"When I'm not a player now, I kid around about Destiny, I think it might mean something. But inside those clubhouses, Destiny means nothing. Pete Rose used to have destiny follow him wherever he went, because he was a great pressure player. In key situations, he always seems to have that linedrive.
Destiny hangs around teams and people that do the little things, that know how to play the game, that execute what the manager wants to be done; had they pitched well in clutch situations?
If you were a manager, would you have a meeting and say: Fellas, relax, Destiny is on our side.
No, you wouldn't do that. You don't want them to believe in that.
Destiny hangs around winning teams, and comes to all the victory parties. It's something after the fact."
I hereby quotes Mike Schmidt, the great third baseman who hit 548 homeruns solely for the Phillies. Schmidt was on the Cubs, on the day of October 4, 1989, game one of the NLCS between our Eastern Division champion and the San Francisco Giants of the West.
The starting pitcher for the Cubs was Greg Maddux.
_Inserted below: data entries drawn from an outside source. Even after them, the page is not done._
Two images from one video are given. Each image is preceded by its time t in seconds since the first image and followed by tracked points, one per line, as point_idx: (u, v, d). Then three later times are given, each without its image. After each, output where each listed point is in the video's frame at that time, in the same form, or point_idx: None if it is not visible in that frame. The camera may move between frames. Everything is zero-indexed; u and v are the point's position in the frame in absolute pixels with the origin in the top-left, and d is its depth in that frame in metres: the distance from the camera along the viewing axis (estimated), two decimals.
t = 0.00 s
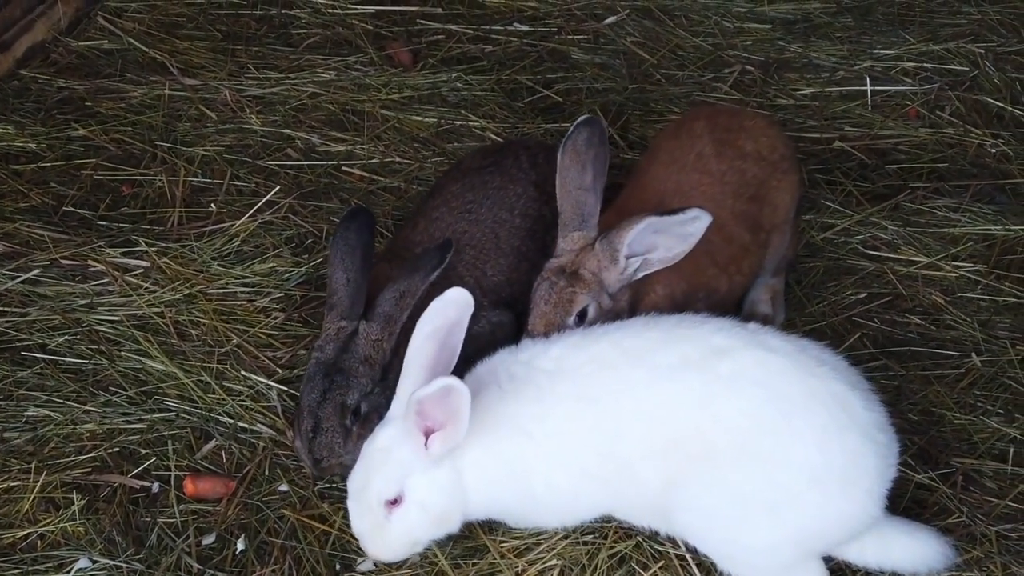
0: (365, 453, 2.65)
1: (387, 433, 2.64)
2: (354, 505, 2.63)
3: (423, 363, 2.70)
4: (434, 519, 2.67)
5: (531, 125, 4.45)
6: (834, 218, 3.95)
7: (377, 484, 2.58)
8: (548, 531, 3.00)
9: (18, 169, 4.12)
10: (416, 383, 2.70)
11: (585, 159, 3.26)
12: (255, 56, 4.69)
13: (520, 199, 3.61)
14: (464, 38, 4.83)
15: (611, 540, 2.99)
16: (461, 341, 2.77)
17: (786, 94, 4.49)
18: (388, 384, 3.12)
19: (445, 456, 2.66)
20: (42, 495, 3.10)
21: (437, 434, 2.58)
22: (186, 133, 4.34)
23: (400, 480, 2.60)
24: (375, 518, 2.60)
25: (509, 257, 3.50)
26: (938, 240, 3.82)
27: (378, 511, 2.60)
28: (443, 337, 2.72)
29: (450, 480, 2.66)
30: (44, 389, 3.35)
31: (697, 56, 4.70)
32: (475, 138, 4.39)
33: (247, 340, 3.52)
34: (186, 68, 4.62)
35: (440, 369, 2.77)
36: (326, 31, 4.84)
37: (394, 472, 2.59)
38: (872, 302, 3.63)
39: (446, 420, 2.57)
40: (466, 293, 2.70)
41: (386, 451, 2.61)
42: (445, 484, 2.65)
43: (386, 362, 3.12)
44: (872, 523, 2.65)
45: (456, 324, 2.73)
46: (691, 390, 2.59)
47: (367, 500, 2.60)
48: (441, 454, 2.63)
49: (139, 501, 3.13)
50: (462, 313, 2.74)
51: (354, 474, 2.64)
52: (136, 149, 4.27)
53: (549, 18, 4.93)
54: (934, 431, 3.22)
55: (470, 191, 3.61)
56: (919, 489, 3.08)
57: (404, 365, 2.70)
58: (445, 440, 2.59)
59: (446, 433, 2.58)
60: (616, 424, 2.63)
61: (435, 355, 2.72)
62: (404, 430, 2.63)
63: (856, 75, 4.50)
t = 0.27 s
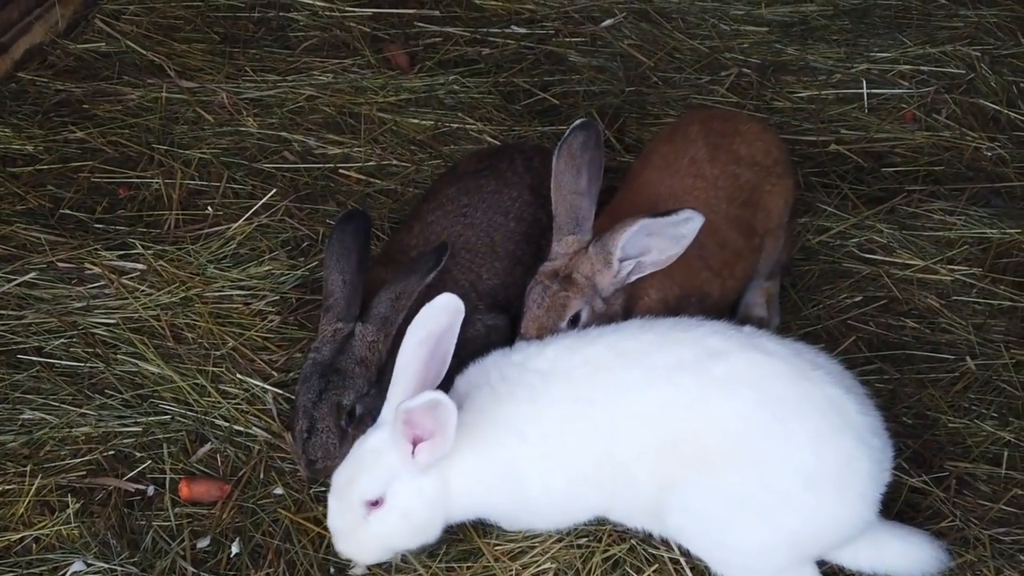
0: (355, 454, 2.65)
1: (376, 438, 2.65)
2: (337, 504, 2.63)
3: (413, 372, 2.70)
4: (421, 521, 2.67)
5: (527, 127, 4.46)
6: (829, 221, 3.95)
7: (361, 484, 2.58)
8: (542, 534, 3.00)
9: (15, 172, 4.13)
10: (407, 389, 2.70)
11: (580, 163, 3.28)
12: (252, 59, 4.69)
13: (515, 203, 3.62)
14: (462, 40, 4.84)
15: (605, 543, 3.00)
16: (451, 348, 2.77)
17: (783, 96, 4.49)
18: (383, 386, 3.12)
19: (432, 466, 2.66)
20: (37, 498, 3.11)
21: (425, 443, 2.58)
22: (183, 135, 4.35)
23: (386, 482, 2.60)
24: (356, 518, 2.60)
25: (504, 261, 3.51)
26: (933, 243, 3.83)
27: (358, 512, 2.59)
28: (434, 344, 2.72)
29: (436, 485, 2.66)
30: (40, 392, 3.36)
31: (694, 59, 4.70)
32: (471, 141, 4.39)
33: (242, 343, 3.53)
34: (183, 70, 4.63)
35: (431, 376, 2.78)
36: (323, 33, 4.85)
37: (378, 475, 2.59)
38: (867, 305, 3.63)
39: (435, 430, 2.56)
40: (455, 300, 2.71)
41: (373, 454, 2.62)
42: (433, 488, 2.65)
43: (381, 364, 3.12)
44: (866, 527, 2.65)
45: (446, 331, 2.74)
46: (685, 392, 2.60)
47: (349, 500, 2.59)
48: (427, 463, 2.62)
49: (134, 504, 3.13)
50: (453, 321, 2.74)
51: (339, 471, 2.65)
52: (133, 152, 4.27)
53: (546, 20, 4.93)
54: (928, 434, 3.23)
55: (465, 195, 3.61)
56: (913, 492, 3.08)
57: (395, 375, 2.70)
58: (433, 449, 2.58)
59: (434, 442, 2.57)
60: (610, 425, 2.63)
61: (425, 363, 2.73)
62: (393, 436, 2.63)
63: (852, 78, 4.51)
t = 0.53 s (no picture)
0: (339, 459, 2.64)
1: (360, 443, 2.63)
2: (320, 507, 2.61)
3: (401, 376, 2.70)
4: (410, 524, 2.66)
5: (524, 130, 4.47)
6: (825, 225, 3.96)
7: (345, 490, 2.57)
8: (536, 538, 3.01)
9: (12, 175, 4.14)
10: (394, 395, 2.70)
11: (570, 175, 3.26)
12: (250, 62, 4.70)
13: (510, 207, 3.63)
14: (459, 43, 4.84)
15: (599, 548, 3.00)
16: (442, 357, 2.77)
17: (779, 100, 4.50)
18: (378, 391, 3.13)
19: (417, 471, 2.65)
20: (32, 502, 3.12)
21: (408, 449, 2.56)
22: (180, 138, 4.35)
23: (372, 488, 2.59)
24: (340, 524, 2.59)
25: (499, 265, 3.52)
26: (929, 246, 3.83)
27: (342, 518, 2.58)
28: (423, 350, 2.72)
29: (420, 490, 2.65)
30: (36, 396, 3.36)
31: (691, 62, 4.70)
32: (468, 144, 4.40)
33: (238, 347, 3.53)
34: (181, 73, 4.63)
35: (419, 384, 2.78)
36: (321, 36, 4.84)
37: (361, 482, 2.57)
38: (862, 309, 3.64)
39: (417, 436, 2.54)
40: (447, 307, 2.71)
41: (357, 460, 2.60)
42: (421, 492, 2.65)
43: (376, 369, 3.13)
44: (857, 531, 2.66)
45: (437, 339, 2.74)
46: (679, 395, 2.59)
47: (333, 507, 2.58)
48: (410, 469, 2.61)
49: (129, 508, 3.14)
50: (444, 329, 2.74)
51: (325, 477, 2.64)
52: (130, 155, 4.28)
53: (544, 23, 4.92)
54: (922, 438, 3.24)
55: (460, 199, 3.61)
56: (907, 496, 3.10)
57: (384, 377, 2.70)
58: (416, 455, 2.56)
59: (416, 447, 2.54)
60: (603, 428, 2.62)
61: (414, 370, 2.73)
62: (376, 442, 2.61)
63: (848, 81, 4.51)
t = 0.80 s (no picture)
0: (327, 466, 2.63)
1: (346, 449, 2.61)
2: (309, 515, 2.62)
3: (382, 384, 2.69)
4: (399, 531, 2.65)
5: (521, 134, 4.47)
6: (821, 228, 3.96)
7: (333, 496, 2.56)
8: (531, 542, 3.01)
9: (9, 178, 4.14)
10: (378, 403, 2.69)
11: (548, 205, 3.28)
12: (247, 64, 4.69)
13: (505, 211, 3.63)
14: (456, 46, 4.83)
15: (593, 552, 3.00)
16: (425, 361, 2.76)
17: (776, 103, 4.50)
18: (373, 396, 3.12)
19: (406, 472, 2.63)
20: (27, 506, 3.12)
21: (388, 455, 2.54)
22: (177, 142, 4.35)
23: (360, 494, 2.57)
24: (329, 531, 2.58)
25: (494, 270, 3.54)
26: (925, 250, 3.84)
27: (331, 525, 2.58)
28: (403, 357, 2.72)
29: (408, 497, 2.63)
30: (31, 399, 3.37)
31: (688, 65, 4.70)
32: (465, 147, 4.40)
33: (234, 350, 3.53)
34: (178, 76, 4.63)
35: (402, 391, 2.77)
36: (318, 39, 4.84)
37: (349, 488, 2.56)
38: (858, 313, 3.65)
39: (395, 441, 2.53)
40: (425, 311, 2.70)
41: (345, 467, 2.58)
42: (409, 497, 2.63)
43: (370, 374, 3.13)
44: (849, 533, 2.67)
45: (417, 344, 2.73)
46: (670, 401, 2.58)
47: (321, 514, 2.57)
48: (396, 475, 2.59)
49: (123, 512, 3.15)
50: (425, 333, 2.73)
51: (313, 484, 2.63)
52: (127, 158, 4.28)
53: (541, 25, 4.92)
54: (917, 443, 3.26)
55: (456, 204, 3.62)
56: (902, 500, 3.12)
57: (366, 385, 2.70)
58: (398, 460, 2.54)
59: (398, 453, 2.53)
60: (593, 434, 2.60)
61: (395, 376, 2.72)
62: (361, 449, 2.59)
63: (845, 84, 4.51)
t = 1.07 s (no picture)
0: (317, 477, 2.61)
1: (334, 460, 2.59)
2: (300, 526, 2.59)
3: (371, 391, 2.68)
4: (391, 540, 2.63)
5: (518, 137, 4.47)
6: (818, 231, 3.96)
7: (322, 507, 2.54)
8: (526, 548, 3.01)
9: (6, 181, 4.14)
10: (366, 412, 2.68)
11: (525, 239, 3.27)
12: (244, 67, 4.69)
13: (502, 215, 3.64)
14: (454, 48, 4.83)
15: (589, 557, 3.01)
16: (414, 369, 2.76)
17: (774, 106, 4.50)
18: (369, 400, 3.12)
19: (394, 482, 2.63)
20: (23, 510, 3.13)
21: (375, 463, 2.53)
22: (174, 144, 4.35)
23: (349, 504, 2.55)
24: (319, 542, 2.56)
25: (491, 274, 3.55)
26: (922, 253, 3.84)
27: (321, 535, 2.55)
28: (393, 366, 2.71)
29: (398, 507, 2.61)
30: (28, 403, 3.37)
31: (686, 68, 4.70)
32: (462, 150, 4.40)
33: (230, 354, 3.54)
34: (176, 79, 4.63)
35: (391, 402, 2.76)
36: (316, 41, 4.83)
37: (339, 496, 2.54)
38: (855, 317, 3.66)
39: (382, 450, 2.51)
40: (415, 319, 2.70)
41: (334, 477, 2.57)
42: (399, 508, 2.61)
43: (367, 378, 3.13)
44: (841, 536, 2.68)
45: (407, 352, 2.73)
46: (657, 408, 2.58)
47: (311, 524, 2.55)
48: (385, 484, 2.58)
49: (119, 516, 3.16)
50: (415, 342, 2.73)
51: (304, 495, 2.61)
52: (125, 161, 4.28)
53: (539, 28, 4.91)
54: (913, 447, 3.28)
55: (452, 208, 3.62)
56: (897, 505, 3.15)
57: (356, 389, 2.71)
58: (385, 469, 2.53)
59: (384, 461, 2.52)
60: (582, 443, 2.60)
61: (384, 384, 2.72)
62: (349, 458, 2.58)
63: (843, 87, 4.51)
In the end, we all know what happened to the Cubs of the East.
I learned so many things from these old games, as I played through them with my MLB.com "Baseball's Best." Vin Scully did the play-by-play for NBC that night. And he talked these little things, things that any fan or expert would have ignored. But these are the stuff; where a player came from; where he's heading to.
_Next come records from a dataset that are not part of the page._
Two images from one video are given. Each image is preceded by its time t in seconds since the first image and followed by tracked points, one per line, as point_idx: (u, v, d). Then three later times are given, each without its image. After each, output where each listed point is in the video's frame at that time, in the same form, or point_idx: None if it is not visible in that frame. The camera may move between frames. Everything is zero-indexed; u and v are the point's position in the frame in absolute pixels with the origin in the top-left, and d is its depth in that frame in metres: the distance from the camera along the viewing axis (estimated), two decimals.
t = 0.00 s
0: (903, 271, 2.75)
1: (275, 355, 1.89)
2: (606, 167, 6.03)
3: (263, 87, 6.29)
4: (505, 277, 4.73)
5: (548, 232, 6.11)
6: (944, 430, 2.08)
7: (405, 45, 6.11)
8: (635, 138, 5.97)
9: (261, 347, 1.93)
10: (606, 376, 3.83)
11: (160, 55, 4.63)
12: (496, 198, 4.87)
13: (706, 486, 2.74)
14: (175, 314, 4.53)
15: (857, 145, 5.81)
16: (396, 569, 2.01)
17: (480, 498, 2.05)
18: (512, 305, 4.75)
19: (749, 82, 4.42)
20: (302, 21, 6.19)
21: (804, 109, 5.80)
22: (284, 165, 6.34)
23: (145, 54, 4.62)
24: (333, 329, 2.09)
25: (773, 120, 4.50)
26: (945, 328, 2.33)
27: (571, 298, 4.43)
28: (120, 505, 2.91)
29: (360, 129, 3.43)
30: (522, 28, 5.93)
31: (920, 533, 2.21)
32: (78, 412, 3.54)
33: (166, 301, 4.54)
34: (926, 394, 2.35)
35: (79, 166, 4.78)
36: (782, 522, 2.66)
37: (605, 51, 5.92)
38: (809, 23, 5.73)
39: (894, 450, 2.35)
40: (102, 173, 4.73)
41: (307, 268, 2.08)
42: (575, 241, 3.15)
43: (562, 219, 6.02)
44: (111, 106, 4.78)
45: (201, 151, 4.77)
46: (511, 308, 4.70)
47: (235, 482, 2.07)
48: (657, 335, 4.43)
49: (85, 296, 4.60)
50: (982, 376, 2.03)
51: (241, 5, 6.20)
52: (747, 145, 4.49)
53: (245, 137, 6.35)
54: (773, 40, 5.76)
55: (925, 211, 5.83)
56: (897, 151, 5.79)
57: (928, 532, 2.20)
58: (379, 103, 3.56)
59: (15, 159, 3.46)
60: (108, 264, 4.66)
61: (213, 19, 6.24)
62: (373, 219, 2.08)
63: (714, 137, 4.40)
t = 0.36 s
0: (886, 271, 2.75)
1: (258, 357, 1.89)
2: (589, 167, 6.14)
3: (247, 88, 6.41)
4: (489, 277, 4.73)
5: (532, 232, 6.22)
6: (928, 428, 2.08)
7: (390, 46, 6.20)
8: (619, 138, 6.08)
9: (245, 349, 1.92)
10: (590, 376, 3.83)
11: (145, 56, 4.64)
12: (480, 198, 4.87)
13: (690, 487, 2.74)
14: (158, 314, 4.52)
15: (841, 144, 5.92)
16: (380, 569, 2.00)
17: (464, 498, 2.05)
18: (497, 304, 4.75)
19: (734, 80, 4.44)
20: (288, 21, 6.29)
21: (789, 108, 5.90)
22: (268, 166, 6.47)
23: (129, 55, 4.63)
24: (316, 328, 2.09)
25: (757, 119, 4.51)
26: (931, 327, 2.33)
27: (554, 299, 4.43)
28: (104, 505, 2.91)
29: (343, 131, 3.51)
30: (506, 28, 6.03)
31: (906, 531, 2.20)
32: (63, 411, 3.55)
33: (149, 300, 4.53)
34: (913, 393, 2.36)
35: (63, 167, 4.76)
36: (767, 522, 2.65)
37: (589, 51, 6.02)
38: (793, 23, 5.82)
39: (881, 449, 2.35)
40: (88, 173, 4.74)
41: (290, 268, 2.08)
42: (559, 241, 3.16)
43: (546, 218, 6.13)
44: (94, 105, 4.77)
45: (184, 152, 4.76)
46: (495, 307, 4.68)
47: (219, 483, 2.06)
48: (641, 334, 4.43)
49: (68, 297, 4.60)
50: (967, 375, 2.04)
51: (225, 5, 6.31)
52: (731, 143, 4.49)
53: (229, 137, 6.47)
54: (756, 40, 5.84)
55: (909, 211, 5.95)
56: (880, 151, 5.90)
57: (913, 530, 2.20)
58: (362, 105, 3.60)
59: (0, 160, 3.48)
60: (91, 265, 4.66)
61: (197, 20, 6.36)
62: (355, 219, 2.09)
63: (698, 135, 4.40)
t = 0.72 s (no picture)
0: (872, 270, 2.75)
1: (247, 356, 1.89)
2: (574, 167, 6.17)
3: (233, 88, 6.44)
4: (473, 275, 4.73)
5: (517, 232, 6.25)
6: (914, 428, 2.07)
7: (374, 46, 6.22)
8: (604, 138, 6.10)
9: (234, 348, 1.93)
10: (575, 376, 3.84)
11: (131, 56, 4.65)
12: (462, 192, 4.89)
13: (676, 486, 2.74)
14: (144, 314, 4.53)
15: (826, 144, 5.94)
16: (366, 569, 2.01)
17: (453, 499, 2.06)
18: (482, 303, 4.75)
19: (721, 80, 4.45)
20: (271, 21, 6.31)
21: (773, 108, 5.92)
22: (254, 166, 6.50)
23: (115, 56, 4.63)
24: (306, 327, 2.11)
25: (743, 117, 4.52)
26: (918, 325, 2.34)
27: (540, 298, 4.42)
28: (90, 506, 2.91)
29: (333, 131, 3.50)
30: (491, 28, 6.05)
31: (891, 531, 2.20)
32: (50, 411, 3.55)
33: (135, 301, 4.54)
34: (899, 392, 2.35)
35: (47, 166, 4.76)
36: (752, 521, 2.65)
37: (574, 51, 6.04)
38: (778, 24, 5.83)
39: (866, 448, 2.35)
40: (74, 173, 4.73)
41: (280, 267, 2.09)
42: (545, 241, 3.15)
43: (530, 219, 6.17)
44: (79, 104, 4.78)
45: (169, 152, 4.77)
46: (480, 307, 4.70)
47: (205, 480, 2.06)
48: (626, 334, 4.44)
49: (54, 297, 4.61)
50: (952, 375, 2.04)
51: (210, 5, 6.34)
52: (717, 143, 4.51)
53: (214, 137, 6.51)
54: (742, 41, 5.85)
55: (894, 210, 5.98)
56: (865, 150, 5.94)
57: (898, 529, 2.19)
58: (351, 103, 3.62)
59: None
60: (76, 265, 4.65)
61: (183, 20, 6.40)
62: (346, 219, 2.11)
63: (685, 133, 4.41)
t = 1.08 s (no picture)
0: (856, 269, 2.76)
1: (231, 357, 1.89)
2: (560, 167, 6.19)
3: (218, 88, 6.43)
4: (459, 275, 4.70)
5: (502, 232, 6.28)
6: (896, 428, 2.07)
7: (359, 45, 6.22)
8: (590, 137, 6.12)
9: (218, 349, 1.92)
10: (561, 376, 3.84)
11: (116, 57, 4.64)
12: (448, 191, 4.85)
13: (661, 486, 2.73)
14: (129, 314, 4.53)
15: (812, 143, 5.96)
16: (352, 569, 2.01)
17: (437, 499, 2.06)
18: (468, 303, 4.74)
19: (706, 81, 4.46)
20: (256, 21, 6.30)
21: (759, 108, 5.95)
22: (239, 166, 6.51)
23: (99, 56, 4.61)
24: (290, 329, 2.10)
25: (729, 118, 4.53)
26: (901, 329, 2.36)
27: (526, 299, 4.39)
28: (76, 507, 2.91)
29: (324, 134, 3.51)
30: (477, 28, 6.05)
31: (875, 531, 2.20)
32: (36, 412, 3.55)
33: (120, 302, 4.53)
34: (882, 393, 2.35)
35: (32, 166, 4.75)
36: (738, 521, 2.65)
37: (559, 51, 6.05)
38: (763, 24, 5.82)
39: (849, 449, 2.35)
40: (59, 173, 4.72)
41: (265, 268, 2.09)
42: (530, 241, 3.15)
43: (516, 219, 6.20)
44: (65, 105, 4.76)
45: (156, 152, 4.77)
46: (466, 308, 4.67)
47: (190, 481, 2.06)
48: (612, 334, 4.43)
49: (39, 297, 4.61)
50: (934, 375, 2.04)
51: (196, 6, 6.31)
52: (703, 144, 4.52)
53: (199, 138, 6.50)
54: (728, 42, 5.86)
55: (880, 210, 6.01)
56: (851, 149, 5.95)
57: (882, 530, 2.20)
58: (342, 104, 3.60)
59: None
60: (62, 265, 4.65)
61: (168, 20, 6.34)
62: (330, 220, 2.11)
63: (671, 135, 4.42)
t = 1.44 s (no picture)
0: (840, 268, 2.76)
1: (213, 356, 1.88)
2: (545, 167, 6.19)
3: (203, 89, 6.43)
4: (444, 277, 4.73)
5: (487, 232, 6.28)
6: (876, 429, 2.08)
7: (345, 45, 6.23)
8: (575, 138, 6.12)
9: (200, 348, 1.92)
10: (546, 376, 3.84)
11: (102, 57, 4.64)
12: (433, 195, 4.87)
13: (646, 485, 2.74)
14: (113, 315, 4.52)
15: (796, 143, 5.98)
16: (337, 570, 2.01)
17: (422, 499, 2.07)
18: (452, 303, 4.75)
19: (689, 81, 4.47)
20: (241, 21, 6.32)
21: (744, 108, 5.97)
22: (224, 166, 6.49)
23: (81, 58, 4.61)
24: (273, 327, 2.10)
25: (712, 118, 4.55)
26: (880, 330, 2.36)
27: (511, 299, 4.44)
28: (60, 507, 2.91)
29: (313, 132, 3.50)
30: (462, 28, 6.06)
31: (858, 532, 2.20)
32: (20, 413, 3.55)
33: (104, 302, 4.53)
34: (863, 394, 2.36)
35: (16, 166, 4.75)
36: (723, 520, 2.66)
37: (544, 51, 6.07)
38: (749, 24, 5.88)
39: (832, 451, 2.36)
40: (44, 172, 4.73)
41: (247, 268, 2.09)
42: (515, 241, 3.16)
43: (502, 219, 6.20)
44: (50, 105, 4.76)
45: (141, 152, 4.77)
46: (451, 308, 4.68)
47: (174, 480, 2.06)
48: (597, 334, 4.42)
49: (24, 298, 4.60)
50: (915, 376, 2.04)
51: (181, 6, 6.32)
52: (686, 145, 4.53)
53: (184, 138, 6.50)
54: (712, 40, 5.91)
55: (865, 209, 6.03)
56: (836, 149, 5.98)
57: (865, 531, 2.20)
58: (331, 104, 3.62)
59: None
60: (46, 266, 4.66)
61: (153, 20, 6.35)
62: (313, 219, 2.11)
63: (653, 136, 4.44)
I watched this 1989 game, then I looked back and think about that 2009 Cubs. I also watched game 7 of the 1982 World Series--the Cardinals won--and I thought about what I know about this 2009 Cards.
Before the season started, I was prepared: I expect a winning team. I like half of GM Hendry's moves. I like what the Tribune had done for the game, the ballpark, and perhaps a little slice left for the fans. But like the old saying goes: Baseball is a long season. So as winter draws on, I found myself lost.
There is no Destiny. The winning team is here, in this division. Just not the Cubs.